Signing snapshots

Tue Jun 21 16:28:15 BST 2005

-----BEGIN PGP SIGNED MESSAGE-----
Hash: SHA1

Martin Pool wrote:
> On 21 Jun 2005, Aaron Bentley <aaron.bentley at utoronto.ca> wrote:
> 
>>Hi all,
>>
>>Part of the plan for signing in bzr was to sign the snapshot, not the
>>data generated from it (i.e. the revision store gzips or whatever).

> As we discussed a little while ago, we primarily plan to actually sign
> the revision, which includes by reference the inventory.  That doesn't
> make any difference to asuffield's points though.

Yes.  I think that needs to be done very carefully, though.  We want to
be able to upgrade the signatures without invalidating old signatures.

For example, if you sign a hash of
mbp at sourcefrog.net-20050309040815-13242001617e4a06, and the hash
algorithm is later broken, it should be possible to re-sign that
revision using a later hash, yet still be able verify it using the old
hash.  And it would also be nice to be able to remove the old hash
without disturbing the new hash.

So I guess what I'm saying is, when generating hashes, you should not
pay any attention to hashes generated using a different algorithm.  If
you're generating an SHA-1, you should only look at SHA-1 hashes, not
MD5 or SHA-160.  If you're generating a SHA-160, you should only look at
SHA-160 hashes for the file/inventory/etc.

In light of this, I don't know what to make of the recently-added
"revision_sha1" attribute for parent revisionss.  I thought the notion
was that we would sign the entire revision history.  This means that
creating a sha-160 signature for a revision requires adding sha-160s to
every ancestor revision.  I think this makes merge horizons impossible.

Also, I think signing snapshots makes sense because not every snapshot
is a revision.  (Or is it?)  Requiring people to commit in order to
produce changesets seems onerous.

>>00:30 < asuffield> abentley: I would expect to find DoS attacks against
>>		   the inventory process and ways to slip files past it
>>		   which never appear in the inventory, and that's
>>		   without even thinking about it
> 
> 
> I think that is less plausible with bzr than with arch; files which
> aren't in the inventory simply don't exist from bzr's point of view,
> and won't be considered for merging.

Hmm.  True.  The files may not even be stored in a temporary directory,
for ChangesetTrees or when merge is better-integrated.

>>00:31 < asuffield> I would also expect to find implementation bugs that
>>		   were exploitable, probably suitable for remote
>>		   arbitrary code execution
> 
> 
> This is certainly a good point; the verification should be done as
> early as possible in the pipe, so that untrusted data gets to touch
> the least code.
> 
>>From this perspective the tla approach of writing the hash of the
> files then signing the hashes is rather nice.

Yes, this is what asuffield was pushing as the only sane option.  His
case was that signing anything more abstract would always lead to holes.

TASKS AND EXERCISES:
1. Reproduce the post on signing snapshots word for word, beginning at the words "In light of" and stopping after the words "merge horizons impossible.".
2. Write the next part of the post on signing snapshots, picking up after its last sentence.

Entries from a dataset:

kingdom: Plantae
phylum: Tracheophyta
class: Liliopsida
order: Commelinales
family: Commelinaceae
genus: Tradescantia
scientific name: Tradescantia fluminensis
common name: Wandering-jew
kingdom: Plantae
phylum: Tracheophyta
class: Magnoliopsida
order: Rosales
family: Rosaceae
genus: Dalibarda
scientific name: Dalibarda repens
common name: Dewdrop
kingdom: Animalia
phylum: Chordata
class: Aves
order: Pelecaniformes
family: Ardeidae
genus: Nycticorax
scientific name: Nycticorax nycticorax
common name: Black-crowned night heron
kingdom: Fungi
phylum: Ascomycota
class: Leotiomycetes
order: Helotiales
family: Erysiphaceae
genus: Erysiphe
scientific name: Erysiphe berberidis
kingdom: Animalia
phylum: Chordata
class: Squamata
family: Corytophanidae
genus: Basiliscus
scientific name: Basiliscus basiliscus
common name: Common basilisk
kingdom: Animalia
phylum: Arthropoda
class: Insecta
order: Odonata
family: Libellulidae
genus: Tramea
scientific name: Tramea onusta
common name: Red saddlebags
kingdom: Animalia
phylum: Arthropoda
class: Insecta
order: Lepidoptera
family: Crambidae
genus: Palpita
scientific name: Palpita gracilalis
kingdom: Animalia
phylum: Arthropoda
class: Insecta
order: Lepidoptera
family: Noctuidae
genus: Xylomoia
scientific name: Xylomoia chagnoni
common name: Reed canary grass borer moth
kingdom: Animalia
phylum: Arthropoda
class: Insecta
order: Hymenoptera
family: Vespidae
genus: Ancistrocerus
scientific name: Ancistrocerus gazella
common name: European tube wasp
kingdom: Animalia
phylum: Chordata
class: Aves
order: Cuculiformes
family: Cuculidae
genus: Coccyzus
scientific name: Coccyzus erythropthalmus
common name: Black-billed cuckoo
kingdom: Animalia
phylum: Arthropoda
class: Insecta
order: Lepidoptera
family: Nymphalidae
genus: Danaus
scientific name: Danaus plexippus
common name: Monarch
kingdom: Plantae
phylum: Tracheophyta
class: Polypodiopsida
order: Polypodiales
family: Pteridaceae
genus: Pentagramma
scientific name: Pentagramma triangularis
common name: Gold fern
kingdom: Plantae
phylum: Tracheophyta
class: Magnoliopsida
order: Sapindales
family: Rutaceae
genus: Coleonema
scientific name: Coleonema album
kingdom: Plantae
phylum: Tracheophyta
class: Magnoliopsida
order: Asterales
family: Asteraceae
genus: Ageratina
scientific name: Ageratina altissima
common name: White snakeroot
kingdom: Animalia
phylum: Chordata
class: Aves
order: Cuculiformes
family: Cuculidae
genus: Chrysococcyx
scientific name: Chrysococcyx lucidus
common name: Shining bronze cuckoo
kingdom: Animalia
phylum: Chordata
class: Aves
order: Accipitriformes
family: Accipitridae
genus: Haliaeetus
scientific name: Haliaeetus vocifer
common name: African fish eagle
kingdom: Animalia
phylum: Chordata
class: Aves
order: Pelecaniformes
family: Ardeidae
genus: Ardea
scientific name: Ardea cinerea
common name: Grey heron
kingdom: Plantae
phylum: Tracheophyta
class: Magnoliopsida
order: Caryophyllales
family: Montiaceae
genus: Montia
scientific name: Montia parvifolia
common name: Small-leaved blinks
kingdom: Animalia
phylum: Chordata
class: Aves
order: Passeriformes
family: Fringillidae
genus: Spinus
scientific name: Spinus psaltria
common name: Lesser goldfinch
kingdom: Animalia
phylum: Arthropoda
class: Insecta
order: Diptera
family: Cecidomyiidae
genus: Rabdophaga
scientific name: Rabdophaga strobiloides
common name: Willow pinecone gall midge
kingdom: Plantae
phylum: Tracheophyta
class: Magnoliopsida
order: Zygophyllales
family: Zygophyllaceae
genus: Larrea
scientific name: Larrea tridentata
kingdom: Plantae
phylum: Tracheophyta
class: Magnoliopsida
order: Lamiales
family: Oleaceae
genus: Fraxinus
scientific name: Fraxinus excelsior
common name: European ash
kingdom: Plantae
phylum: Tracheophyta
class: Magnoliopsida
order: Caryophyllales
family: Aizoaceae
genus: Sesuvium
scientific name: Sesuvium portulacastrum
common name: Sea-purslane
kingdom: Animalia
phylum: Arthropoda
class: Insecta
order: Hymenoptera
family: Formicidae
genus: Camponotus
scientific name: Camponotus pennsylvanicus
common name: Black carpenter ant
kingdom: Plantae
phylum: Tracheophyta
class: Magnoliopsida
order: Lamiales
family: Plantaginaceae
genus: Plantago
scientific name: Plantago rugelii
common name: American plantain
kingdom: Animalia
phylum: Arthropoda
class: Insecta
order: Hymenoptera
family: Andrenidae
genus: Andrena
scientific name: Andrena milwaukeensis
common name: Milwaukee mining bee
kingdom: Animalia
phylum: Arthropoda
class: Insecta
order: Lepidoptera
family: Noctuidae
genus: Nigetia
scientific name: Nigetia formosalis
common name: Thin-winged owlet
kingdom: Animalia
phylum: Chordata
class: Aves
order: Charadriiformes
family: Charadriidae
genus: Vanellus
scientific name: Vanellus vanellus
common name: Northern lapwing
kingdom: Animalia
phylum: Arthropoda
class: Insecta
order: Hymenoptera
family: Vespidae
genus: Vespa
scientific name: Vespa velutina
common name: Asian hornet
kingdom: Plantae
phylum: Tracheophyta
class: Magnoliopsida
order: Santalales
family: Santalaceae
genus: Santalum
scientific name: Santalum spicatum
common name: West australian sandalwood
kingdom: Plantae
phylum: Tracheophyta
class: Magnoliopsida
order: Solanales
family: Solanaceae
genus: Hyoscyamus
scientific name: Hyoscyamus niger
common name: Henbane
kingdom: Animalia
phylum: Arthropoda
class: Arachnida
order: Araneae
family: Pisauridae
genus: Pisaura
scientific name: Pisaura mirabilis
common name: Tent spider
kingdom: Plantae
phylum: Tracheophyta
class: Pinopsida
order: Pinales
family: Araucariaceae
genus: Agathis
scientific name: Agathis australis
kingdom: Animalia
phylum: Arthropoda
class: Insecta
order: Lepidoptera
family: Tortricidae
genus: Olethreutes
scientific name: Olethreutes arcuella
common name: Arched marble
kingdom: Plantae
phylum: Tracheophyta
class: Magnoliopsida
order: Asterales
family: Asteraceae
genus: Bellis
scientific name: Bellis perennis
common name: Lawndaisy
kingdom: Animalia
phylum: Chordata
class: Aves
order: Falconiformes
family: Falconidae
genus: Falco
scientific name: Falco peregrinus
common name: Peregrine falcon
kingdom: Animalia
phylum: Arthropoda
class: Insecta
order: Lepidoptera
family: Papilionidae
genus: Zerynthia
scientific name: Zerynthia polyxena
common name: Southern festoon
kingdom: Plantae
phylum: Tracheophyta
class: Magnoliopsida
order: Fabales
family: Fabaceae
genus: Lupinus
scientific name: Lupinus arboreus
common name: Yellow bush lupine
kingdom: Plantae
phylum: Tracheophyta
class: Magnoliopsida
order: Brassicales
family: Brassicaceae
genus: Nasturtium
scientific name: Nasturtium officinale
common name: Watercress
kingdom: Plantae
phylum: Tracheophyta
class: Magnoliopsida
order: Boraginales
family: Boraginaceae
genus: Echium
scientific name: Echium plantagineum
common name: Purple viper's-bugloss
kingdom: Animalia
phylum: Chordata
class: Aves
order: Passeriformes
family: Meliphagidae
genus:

FINAL RESULTS:
1.
In light of this, I don't know what to make of the recently-added
"revision_sha1" attribute for parent revisionss.  I thought the notion
was that we would sign the entire revision history.  This means that
creating a sha-160 signature for a revision requires adding sha-160s to
every ancestor revision.  I think this makes merge horizons impossible.

2.
> All we need to do with
> untrusted data is calculate its hash, and we can be reasonably sure
> that there won't be vulnerabilities in the SHA-1 calculator.  There
> might be some in the code that parses the checksum file or the gpg
> signature.  On the other hand this approach flakes out of the more
> important problem of evaluating whether the code is signed by a
> meaningful key.

Sorry, didn't parse that.

> One approach is to just put a GPG signature next to every revision
> file, and verify that before reading the revision.  In that case the
> only exploitable code is GPG itself.
> 
>   gpg --detach-sign .bzr/revision-store/thingthing

I wonder whether there's a useful difference between trusted and
authoritative?  E.g., I will trust John Meinel's signature to prove that
data is not malicious, but I will only trust your signature to prove
that the revision produced is actually
mbp at sourcefrog.net-20050620052204-c4253c3feb664088.

> Perhaps the most interesting attack method is to mail someone a
> malicious changeset, because this avoids the need to convince the
> targetted user to access a malicious server.

Sure.  The risk is limited to compromising the implementation of
ChangesetTree, though.

> Processing untrusted data is always a risk.  I propose a defence in
> several lines:
...
>  - Authenticate data as soon as possible in processing it; make this
>    give a reasonable level of security by default.

I'd suggest that we retain that authentication data as well, so that we
can determine later that data is signed by a compromised key.

> Regardless of what signing method we use, it's possible that people
> will create malicious changesets signed by trusted keys.  Then it just
> comes down to whether the program has any vulnerabilities throughout.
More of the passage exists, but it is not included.